Mothering Justice is dedicated to empowering well-organized groups of mothers that can engage fellow mothers and law makers around a variety of issues affecting working families. Through family-friendly advocacy, leadership development, and voter involvement, Mothering Justice raises the voices of mothers and helps them become policy makers and shapers. The organization offers multiple leadership development opportunities for women interested in activism, statewide advocacy work, or becoming better allies to mothers of color. They also organize around earned paid sick time, affordable childcare, black maternal health, and basic needs.

Restaurant Opportunities Centers – Michigan (ROC-MI)
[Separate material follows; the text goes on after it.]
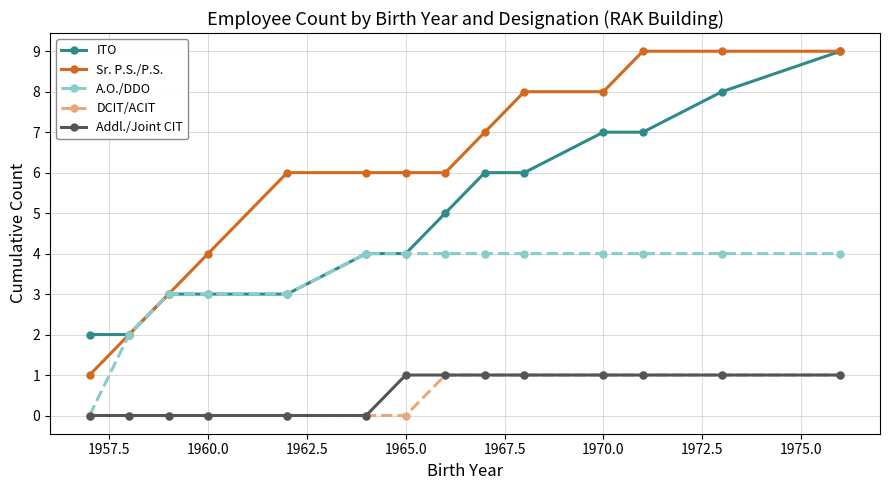

Which series has the largest total across all categories?

Sr. P.S./P.S.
ROC-MI is a chapter of Restaurant Opportunities Centers United, a national nonprofit that works to improve wages and working conditions of restaurant industry workers by engaging them around shared goals and values aimed at raising their standard of living. Founded in June 2008 and based in Detroit, ROC-MI has more than 3,000 restaurant worker members and operates the COLORS Hospitality Opportunities for Workers (CHOW) Institute (a professional development program for restaurant workers) and a chapter of RAISE (Restaurants Advancing Industry Standards of Employment – a restaurant employer association)) ROC-MI also engages in workplace justice and issue campaigns focusing on racial equity, job protections, and living wages.

The Ezekiel Project (TEP)

TEP is a community organizing collective committed to Saginaw. Their goal is to empower people through organization, relationship building, skill development, education, and the belief in transforming communities using advocacy and activism. TEP convenes justice task forces focused on employment and fair wages, literacy and education equity, environmental health, access to health care, and criminal justice reform. Two community outreach groups perform this work: spiritual leaders from all faiths and youth, ages 13-24.
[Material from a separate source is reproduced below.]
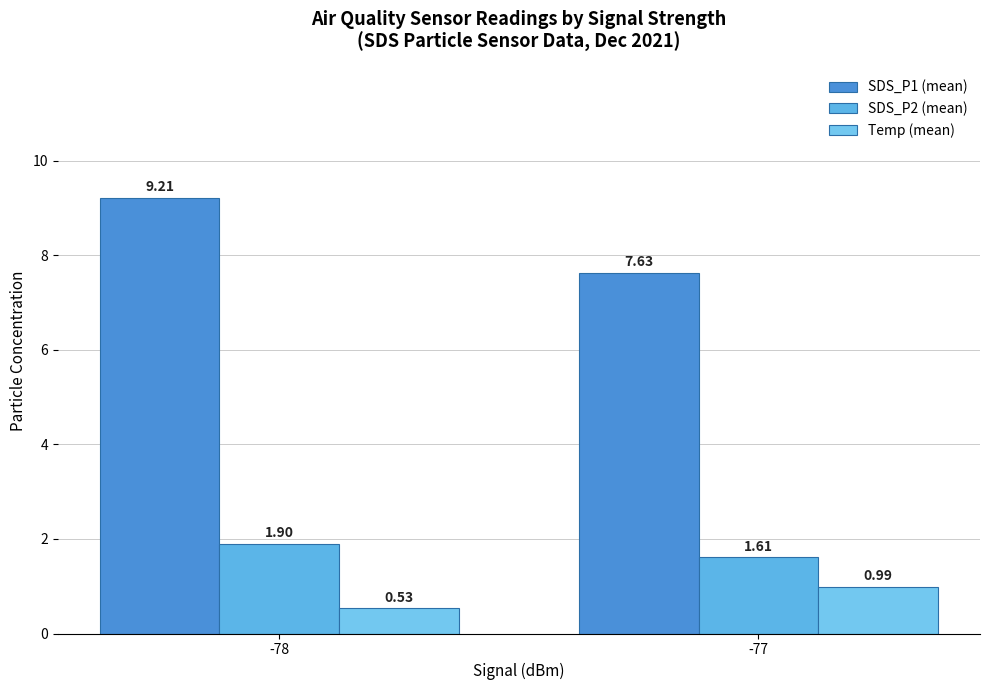

Between -78 and -77, which series saw the biggest shift?

SDS_P1 (mean)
The Center for Community-Based Enterprise (C2BE)

C2BE’s mission is to build a sustainable, more equitable and inclusive living-wage local economy, by developing a cooperating network of worker-owned businesses and increasing the number of worker owners. We do this by creating people-centered businesses, cooperatives, and community-based, enterprises where worker-owners and members have a say in all financial and strategic decisions. We help owners sell their business to their employees and work to increase the number of black & brown worker-owners.